= Texto exibido =
O Botafogo completa hoje, 31 de janeiro, um mês sob a proibição de registrar novos jogadores, imposta pela Fifa devido à pendência financeira com o Atlanta United, decorrente da transferência de Thiago Almada. A restrição, que se estende pelas próximas três janelas de transferências, impede o clube de reforçar o elenco para a temporada.
Apesar do otimismo recente manifestado pelo presidente John Textor após a vitória sobre o Cruzeiro, o problema financeiro persiste. O clube alvinegro teria chegado a um acordo com o Atlanta United para quitar a dívida de US$ 30 milhões (aproximadamente R$ 157,7 milhões), dividido em três parcelas de US$ 10 milhões, com garantias para as duas últimas. No entanto, a origem dos recursos para o pagamento ainda é objeto de análise interna, com o clube exigindo uma auditoria sobre um possível aporte de US$ 50 milhões, considerado um empréstimo com juros elevados.

= Entradas fornecidas =
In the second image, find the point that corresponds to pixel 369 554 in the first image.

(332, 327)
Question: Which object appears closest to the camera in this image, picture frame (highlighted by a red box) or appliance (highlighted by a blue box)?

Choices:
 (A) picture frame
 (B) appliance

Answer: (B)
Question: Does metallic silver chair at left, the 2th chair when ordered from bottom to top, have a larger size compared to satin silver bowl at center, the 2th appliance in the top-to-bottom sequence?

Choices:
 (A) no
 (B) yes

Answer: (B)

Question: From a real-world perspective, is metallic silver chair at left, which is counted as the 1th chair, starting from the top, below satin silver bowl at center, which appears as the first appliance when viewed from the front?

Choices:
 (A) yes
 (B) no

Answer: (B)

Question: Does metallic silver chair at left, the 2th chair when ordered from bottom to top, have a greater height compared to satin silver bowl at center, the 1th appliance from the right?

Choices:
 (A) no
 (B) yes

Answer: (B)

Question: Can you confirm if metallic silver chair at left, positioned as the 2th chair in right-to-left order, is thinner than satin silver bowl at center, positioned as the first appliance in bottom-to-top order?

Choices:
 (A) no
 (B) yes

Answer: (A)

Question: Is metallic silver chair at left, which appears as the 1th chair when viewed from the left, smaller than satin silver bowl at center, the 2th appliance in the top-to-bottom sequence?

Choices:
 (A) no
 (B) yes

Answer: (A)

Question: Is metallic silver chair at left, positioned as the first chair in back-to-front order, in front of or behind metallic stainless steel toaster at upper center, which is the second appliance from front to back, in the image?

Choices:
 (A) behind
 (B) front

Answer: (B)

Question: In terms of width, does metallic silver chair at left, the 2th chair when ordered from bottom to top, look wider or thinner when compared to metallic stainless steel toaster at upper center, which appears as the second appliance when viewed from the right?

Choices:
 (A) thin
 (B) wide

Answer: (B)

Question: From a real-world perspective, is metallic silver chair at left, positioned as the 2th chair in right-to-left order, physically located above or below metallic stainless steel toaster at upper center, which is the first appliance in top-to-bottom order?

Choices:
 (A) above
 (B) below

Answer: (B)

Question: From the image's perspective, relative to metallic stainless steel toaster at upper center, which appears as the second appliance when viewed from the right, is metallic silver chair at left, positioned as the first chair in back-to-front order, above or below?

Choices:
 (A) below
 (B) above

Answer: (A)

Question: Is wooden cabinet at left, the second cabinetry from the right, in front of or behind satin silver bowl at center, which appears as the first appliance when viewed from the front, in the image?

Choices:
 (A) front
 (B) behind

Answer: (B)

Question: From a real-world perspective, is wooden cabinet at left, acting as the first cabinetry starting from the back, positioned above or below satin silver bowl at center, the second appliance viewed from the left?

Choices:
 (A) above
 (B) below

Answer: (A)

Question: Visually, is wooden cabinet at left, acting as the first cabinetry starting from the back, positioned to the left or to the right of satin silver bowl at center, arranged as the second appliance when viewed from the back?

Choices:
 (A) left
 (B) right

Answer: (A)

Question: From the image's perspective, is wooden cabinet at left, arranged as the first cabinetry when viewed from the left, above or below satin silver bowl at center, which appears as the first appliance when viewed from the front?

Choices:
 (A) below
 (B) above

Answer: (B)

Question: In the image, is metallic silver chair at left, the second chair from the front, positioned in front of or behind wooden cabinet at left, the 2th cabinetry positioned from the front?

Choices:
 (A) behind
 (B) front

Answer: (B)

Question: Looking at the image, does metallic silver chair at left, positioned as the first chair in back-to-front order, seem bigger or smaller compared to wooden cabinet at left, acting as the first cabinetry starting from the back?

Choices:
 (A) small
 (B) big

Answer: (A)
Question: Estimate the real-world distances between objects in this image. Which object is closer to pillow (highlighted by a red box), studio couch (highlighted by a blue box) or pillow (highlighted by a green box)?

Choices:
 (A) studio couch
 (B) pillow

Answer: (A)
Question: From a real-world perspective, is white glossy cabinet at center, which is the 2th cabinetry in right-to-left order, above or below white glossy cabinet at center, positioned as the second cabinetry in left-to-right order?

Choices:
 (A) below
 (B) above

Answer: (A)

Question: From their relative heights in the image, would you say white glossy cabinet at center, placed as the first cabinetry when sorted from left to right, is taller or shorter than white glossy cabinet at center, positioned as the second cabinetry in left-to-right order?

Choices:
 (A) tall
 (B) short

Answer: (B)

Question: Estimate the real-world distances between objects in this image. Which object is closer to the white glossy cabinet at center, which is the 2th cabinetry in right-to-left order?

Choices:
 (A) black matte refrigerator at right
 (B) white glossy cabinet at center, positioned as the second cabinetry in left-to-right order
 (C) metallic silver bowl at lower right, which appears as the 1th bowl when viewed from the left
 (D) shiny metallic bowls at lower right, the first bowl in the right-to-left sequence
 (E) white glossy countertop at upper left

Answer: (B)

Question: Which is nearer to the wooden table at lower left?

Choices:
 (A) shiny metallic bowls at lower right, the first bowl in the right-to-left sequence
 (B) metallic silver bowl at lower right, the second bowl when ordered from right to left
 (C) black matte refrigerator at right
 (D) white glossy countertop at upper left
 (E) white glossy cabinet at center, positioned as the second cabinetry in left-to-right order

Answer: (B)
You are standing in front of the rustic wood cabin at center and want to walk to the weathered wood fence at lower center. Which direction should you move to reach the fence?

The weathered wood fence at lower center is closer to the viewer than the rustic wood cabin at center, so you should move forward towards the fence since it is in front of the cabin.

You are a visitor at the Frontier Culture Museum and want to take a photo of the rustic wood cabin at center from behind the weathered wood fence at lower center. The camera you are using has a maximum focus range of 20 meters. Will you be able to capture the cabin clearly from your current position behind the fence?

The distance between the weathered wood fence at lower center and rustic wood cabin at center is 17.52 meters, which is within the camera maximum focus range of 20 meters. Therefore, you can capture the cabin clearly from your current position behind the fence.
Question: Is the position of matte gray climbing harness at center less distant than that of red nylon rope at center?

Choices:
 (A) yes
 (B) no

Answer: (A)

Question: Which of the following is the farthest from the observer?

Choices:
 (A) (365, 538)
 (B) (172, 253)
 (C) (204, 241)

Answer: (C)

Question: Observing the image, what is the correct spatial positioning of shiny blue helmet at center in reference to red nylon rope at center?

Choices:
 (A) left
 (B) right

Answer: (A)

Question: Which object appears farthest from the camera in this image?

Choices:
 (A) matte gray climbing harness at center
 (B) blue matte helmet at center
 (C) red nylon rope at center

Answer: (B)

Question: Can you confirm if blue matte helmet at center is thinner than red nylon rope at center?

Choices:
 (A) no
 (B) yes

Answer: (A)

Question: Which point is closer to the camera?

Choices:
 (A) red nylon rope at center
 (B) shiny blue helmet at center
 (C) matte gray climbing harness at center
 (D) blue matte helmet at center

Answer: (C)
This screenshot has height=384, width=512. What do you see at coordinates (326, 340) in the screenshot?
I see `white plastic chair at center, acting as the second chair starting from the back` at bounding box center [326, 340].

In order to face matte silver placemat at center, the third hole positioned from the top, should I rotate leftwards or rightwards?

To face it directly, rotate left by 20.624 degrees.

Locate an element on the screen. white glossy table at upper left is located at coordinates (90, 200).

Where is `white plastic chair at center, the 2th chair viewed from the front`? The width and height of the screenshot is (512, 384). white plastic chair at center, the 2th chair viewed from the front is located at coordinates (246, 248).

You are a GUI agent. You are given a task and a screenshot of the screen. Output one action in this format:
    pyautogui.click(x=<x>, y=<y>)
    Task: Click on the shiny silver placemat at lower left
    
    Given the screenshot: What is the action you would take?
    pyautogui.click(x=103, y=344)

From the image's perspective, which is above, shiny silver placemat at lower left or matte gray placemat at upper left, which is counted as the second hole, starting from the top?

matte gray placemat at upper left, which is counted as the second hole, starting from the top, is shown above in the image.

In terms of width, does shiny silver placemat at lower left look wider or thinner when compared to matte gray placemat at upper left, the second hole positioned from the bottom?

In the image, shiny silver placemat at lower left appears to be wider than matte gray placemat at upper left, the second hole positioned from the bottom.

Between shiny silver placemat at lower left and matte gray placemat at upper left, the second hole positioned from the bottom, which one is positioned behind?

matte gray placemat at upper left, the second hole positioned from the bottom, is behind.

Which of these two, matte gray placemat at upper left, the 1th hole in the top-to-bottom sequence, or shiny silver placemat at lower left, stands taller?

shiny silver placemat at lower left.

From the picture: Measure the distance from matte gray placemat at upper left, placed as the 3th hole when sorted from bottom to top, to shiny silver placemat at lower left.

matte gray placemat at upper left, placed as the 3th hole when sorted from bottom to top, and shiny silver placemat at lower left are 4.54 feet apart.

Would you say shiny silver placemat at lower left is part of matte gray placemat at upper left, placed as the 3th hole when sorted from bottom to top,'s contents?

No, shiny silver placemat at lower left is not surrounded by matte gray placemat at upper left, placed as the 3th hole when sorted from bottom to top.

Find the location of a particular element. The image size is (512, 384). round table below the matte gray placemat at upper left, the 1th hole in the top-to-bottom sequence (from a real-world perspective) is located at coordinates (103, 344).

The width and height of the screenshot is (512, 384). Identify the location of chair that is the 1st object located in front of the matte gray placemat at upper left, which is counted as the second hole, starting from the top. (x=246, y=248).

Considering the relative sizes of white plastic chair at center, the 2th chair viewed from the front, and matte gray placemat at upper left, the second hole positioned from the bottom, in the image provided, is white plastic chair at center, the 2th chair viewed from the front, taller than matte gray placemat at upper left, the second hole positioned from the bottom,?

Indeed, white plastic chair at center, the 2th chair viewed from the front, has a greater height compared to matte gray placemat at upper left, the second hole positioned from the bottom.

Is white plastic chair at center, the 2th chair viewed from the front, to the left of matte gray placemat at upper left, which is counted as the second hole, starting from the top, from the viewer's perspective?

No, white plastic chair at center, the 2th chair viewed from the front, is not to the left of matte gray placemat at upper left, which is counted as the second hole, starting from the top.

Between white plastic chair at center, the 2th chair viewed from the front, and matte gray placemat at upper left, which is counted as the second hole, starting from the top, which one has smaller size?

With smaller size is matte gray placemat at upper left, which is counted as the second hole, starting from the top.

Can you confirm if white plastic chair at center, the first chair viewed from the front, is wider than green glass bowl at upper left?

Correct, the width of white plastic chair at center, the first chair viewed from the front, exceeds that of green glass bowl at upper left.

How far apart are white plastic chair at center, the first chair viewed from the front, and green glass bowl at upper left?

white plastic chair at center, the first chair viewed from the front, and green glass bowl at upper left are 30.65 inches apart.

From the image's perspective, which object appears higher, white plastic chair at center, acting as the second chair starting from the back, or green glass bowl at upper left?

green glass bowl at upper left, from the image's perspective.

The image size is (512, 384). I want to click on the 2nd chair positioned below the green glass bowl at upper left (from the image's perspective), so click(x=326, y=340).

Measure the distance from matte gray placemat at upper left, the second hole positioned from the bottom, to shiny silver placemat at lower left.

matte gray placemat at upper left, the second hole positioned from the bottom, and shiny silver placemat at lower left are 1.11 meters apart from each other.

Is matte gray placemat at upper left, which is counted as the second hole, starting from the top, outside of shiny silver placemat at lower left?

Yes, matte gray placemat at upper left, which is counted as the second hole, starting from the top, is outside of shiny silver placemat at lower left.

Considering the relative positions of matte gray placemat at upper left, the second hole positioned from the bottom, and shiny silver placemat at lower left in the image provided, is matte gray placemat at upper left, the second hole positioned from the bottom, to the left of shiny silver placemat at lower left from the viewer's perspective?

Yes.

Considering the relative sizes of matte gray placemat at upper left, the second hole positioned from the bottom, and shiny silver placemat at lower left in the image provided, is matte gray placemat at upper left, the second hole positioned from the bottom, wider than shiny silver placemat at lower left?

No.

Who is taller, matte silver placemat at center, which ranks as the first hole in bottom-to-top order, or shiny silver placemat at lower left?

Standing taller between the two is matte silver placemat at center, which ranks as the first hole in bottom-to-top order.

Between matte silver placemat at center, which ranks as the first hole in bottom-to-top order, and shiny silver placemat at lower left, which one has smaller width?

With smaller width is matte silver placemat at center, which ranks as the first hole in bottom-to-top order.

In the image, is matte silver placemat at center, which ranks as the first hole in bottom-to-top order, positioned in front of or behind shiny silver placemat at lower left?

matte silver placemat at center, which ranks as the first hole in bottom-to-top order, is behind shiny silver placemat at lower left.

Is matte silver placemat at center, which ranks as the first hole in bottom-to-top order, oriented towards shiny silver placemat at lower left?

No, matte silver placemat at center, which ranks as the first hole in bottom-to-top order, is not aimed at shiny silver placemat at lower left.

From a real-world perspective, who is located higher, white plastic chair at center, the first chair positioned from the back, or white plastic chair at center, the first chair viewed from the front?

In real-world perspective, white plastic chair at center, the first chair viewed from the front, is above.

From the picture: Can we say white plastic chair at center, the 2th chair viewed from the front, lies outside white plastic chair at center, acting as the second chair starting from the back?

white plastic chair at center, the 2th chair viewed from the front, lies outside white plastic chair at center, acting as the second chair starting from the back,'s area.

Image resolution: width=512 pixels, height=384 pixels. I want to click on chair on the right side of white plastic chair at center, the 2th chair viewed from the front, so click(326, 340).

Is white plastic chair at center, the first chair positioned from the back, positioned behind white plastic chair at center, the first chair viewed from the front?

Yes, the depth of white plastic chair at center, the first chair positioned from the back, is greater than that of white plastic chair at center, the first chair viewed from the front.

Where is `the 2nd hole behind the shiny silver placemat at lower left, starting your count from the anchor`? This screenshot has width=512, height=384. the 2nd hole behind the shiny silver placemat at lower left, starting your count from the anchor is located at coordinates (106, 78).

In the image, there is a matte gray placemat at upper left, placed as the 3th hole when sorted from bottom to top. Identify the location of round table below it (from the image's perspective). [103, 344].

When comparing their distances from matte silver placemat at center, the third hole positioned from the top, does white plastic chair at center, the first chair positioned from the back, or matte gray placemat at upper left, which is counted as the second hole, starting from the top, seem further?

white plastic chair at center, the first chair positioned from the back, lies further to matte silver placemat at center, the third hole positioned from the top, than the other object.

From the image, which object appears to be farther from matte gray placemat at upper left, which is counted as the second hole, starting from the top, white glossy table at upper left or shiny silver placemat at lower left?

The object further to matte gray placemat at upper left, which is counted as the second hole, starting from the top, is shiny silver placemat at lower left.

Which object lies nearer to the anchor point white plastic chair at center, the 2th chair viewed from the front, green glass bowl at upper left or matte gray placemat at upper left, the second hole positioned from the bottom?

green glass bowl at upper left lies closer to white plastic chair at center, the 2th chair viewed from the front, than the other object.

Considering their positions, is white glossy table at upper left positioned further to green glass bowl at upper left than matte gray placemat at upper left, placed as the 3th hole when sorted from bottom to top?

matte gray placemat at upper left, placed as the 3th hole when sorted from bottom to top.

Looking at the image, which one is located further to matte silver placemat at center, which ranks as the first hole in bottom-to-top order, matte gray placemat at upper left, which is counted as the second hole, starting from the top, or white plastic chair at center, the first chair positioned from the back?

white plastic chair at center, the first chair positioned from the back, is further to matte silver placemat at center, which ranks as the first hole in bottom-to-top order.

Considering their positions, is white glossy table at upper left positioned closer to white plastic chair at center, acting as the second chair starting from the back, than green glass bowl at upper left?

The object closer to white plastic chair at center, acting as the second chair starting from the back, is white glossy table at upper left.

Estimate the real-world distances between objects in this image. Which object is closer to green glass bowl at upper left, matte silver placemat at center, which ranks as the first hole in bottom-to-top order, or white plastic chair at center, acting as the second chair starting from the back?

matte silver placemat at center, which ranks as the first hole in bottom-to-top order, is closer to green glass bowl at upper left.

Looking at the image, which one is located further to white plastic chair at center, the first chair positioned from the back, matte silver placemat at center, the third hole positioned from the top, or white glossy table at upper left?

= Descrição da tarefa =
Reproduza na íntegra, sem nenhuma alteração, o texto sobre o Botafogo.

= Resposta do exercício =
O Botafogo completa hoje, 31 de janeiro, um mês sob a proibição de registrar novos jogadores, imposta pela Fifa devido à pendência financeira com o Atlanta United, decorrente da transferência de Thiago Almada. A restrição, que se estende pelas próximas três janelas de transferências, impede o clube de reforçar o elenco para a temporada.
Apesar do otimismo recente manifestado pelo presidente John Textor após a vitória sobre o Cruzeiro, o problema financeiro persiste. O clube alvinegro teria chegado a um acordo com o Atlanta United para quitar a dívida de US$ 30 milhões (aproximadamente R$ 157,7 milhões), dividido em três parcelas de US$ 10 milhões, com garantias para as duas últimas. No entanto, a origem dos recursos para o pagamento ainda é objeto de análise interna, com o clube exigindo uma auditoria sobre um possível aporte de US$ 50 milhões, considerado um empréstimo com juros elevados.